Academy Award winner Olivia Colman manages the historic Empire Theatre during the rise of Margaret Thatcher in the newest film from Sam Mendes.

Ever since making his directorial feature debut with American Beauty in 1999, Sam Mendes has established himself as a craftsman of the highest order from the period dramas 1917 and Road To Perdition to the James Bond spy thrillers Skyfall and Spectre. However, the results are often uneven when he aims to make a more understated, small-scale movie such as Away We Go, and sadly his newest film, Empire of Light, is bafflingly so, thanks to a severely underwritten script devoid of a clear narrative focus and flat characters despite the strength of the film’s cast.

Empire of Light takes place in 1980s England just at the start of Margaret Thatcher’s reign as the British prime minister, during which social unrest ran rampant, and Hilary Small (Olivia Colman) manages the Empire Theatre on the coast by day, and does sexual favors for her boss, the theater’s owner Mr. Ellis (Colin Firth), who very soon announces the Empire’s selection as the venue for the English premiere of Chariots of Fire with Queen Elizabeth II in attendance. 

The stress that comes with preparing for this event reaches everyone on the staff, from projectionist Norman (Toby Jones) and ushers Janine and Neil (Hannah Onslow and Tom Brooke, respectively), as well as new hire Stephen (Micheal Ward), who is the theater’s lone African American employee. Stephen catches the eye of Hilary, and the two have a friendship that appears to blossom into something more as they explore closed sections of their place of employment. But there seems to be more to Hilary than she’s letting on, leaving constant uncertainty over whether their burgeoning, if forbidden, romance can persist in the face of racial tensions, Hilary’s secrets and the pressures of their work with royalty on the way. 

As aforementioned, the acting from the cast’s ensemble is stellar, with Olivia Colman serving as the film’s heart and center as she conveys Hilary’s internal melancholy with sad, pained facial nuances while exploding with an incendiary furor in moments where her struggles become too much to bear.
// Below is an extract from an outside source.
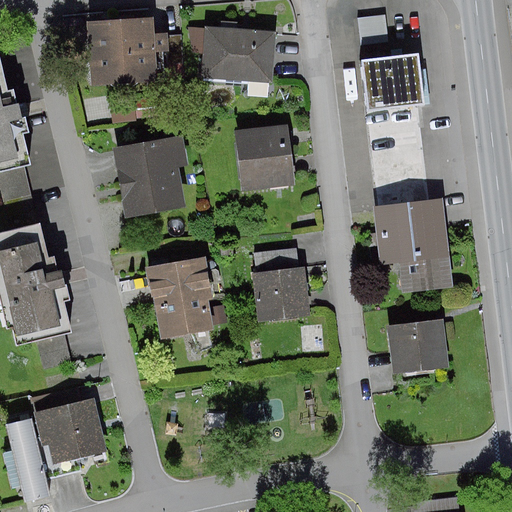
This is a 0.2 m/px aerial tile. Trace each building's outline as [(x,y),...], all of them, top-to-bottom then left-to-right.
[(389,43),(386,15),(359,18),(362,46),(389,43)] [(156,35),(155,18),(88,22),(92,87),(159,83),(157,54),(166,53),(168,79),(184,78),(181,35),(168,36),(168,34),(156,35)] [(222,28),(206,27),(206,30),(189,29),(192,54),(204,54),(202,79),(249,83),(248,96),(269,97),(270,84),(273,84),(277,33),(237,30),(238,23),(223,22),(222,28)] [(426,106),(420,54),(362,61),(368,112),(426,106)] [(18,103),(15,89),(9,91),(1,57),(0,57),(0,191),(2,202),(31,195),(25,167),(32,165),(25,135),(31,133),(23,102),(18,103)] [(289,125),(235,131),(242,192),(296,186),(289,125)] [(189,167),(184,136),(114,148),(127,218),(150,214),(187,207),(180,169),(189,167)] [(59,271),(56,257),(50,258),(42,225),(39,225),(31,195),(2,202),(10,233),(0,234),(0,296),(1,297),(8,329),(14,328),(19,346),(37,342),(43,370),(72,363),(65,335),(73,333),(65,302),(71,301),(64,270),(59,271)] [(454,288),(443,199),(374,207),(381,266),(399,264),(403,294),(454,288)] [(220,246),(223,260),(235,257),(231,243),(220,246)] [(256,273),(253,274),(259,323),(312,317),(306,267),(298,268),(296,249),(254,254),(256,273)] [(214,300),(207,258),(147,268),(152,299),(154,298),(162,341),(215,331),(214,326),(227,323),(224,306),(211,308),(209,301),(214,300)] [(444,320),(388,326),(394,375),(450,369),(444,320)] [(321,326),(305,327),(306,353),(322,352),(321,326)] [(257,365),(253,337),(239,339),(244,367),(257,365)] [(34,417),(39,440),(42,440),(44,446),(50,445),(55,464),(107,452),(95,398),(83,401),(80,388),(32,398),(35,411),(32,412),(34,417)] [(39,440),(34,417),(10,423),(15,447),(3,450),(11,485),(21,482),(25,500),(52,494),(39,440)] [(417,511),(458,511),(457,498),(417,503),(417,511)]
Mendes’s shot compositions also isolate her in her empty apartment made warm by the colors of its walls, as if to propose her flat was once a place that brought happiness until loneliness took an internal toll on Hilary’s state of being. 

Roger Deakins’ cinematography also does its job in making the Empire Theatre look lavish and grand in every frame, popping out the beautiful colors of its decór and the wondrous possibilities of the light elicited from Norman’s film projector. Trent Reznor and Atticus Ross have also composed a more understated, mellow score compared to their recent works, which aids in emphasizing the innocent intentions of Hilary and Stephen’s bond, and a hope for the Empire Theatre to return to greatness the two venture through an abandoned rooftop bar populated by pigeons during years of unuse. 

It’s too bad that without a co-writer to reign Mendes in, his script is a rambling, incohesive mess that reeks of being written in a singular draft. The seeds of a sprawling period ensemble about the employees of a movie theater in high society are there, from the multitude of characters to the plethora of themes centered around events from the time period like race relations, the struggles of mental illness and the transportive power of cinema, but they’re all unfortunately strung along with a very pedestrian energy and have nothing to say about them other than the mere fact they’re as constant a fixture in our society now as they were back then with nothing substantial attached to it. 

What’s also worth noting is that Empire of Light fumbles the bag on portraying the conflict that should arise with its main relationship. There’s a moment where Hilary gives Stephen a particular display of affection for him despite their decades-wide age gap, only to run away in shame. Stephen insists she did nothing wrong, but instead of delving further into justifying or condemning her behavior, the film cuts to a montage of the two lovers at an amusement park as if nothing’s wrong. It’s confounding and infuriating, as are the facts that her other co-workers have the bare bones that come with one-dimensional personalities, as well as the 180 degree turn that comes from left field when a certain discovery is made about Hilary’s character. 

Empire of Light tries so hard to be a grandiose, sprawling character study that celebrates the magic of cinema and the theaters that house it, but falls flat on its face at every turn. For a director who’s become a master of spectacle, Sam Mendes barely does anything monumental or visceral to ride home about upon the conclusion of his latest film. In the recent trend of cinematic love letters from an auteur to their hometown, this stands out as one of the most disappointing, because instead of having something resonant or powerful to say, the mess that is Empire of Light sadly leaves viewers lost in the dark.